The string "right" appears in some lines of the data. Report how many, with no other words.

___ RECORD SET

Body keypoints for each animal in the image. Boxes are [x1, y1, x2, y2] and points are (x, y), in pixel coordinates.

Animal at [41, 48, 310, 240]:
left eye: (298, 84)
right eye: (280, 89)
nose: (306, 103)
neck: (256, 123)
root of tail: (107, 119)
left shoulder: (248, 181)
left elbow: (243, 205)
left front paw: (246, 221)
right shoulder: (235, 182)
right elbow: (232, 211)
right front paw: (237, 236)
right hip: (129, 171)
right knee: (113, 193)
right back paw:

______

SOLUTION:
7